After a few weeks hiatus, I managed to go up to Mamroneck yesterday. The train ride up was a visual thrill, the autumn colors are so much more pronounced outside the city. When I got there, the first thing that caught my eye were the Chinese Lanterns that had shed their skin to show this interesting filigree encircling a bead of orange fruit- earning it's other moniker of Love in a Cage. I remembered vaguely that the fruit was edible and tasted one. It was tart and I decided this might not be such a good idea. On checking, the fruit needs to be ripe to be edible but contains more vitamin C than lemons.
Another notable visual theme I saw at NYBG a couple of weeks ago was - white. Both flowers and vareigated leaves. A spectacular tangle of Foxtails, clumps of Cosmos, Phlox and Nicotianas. Even more interesting were certain pairings like the Variegated Flax Lily and Euphorbia Diamond Frost that opens the slideshow. At the end - my favorite combination the arching stems of white anemones echoing the wave form of undulating grass behind it. I've added in images of other white flowers that coincidentally struck me around this time last year- the white asters paired with a bleached rustic fence in Provincetown and Autumn Clematis tumbling over the stone walls at Mamaroneck.

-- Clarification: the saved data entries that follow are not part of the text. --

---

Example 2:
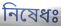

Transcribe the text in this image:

নিষেধঃ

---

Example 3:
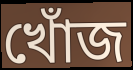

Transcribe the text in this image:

খোঁজ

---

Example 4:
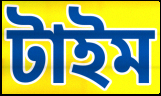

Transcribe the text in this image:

টাইম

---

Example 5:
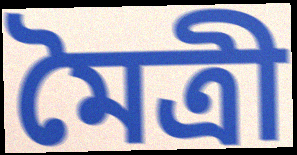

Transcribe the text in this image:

মৈত্ৰী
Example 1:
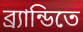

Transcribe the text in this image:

ব্র্যান্ডিতে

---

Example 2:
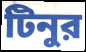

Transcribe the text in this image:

টিনুর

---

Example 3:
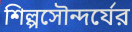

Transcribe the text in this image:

শিল্পসৌন্দর্যের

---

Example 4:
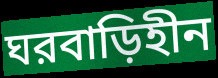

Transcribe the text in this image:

ঘরবাড়িহীন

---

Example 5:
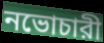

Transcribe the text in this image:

নভোচারী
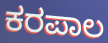
ಕರಪಾಲ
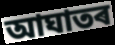
আঘাতৰ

Soundtrack: Theme de Camille from Le Mepris
Being a fan of dark plants, I couldn't help noticing in the market over the weekend the number of interesting dark vegetables that were available. Of course there were the usual ones that I know- the eggplants and the purple potatoes but the bushels of purple beans and the crate of black radishes were newer. I'm sure I've seen black peppers before but they looked particularly interesting framed in this collection of vegetable noir, as did the dark leaves of these interesting greens.
An omelette with slices of purple potatoes smothered in lavender colored chive flower I had ealier this year reminded me how much the way something looks can elevate how it tastes. Similarly the burgundy okra was not the most succesful vegetable-couldn't harvest it regularly enough to avoid the large woody ones- but boy did it look stunning-including the flowers. It made the vegetable beds look really attractive.I imagine those purple beans would do an interesting job of that as would some unusually colored greens. Color is an interesting device to bring visual interest to the table as well as in the vegetable beds methinks as I start already to plan next years garden.

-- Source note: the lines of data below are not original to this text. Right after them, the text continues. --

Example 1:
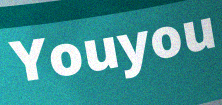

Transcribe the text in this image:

Youyou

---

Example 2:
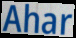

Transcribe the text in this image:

Ahar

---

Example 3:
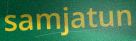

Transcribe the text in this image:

samjatun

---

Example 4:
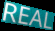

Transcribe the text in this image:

REAL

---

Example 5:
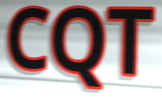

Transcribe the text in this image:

CQT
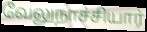
வேலுநாச்சியார்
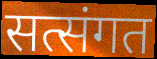
सत्संगत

I typed in the box "blue purple berry" and magically google images gave me some matches that quickly helped me to identify the Porcelain Berry I saw last week at NYBG. Visually this berry is stunning- the color ranges from turquoise blue through to bright purples. They looked strange and I assumed they were poisonous but apparently not. They are edible if not flavorful. So is the other fruit that I saw plenty of on trees and in wasted piles on the ground and paths. Its the fruit of the Kousa Dogwood which can apparently be made into a jam.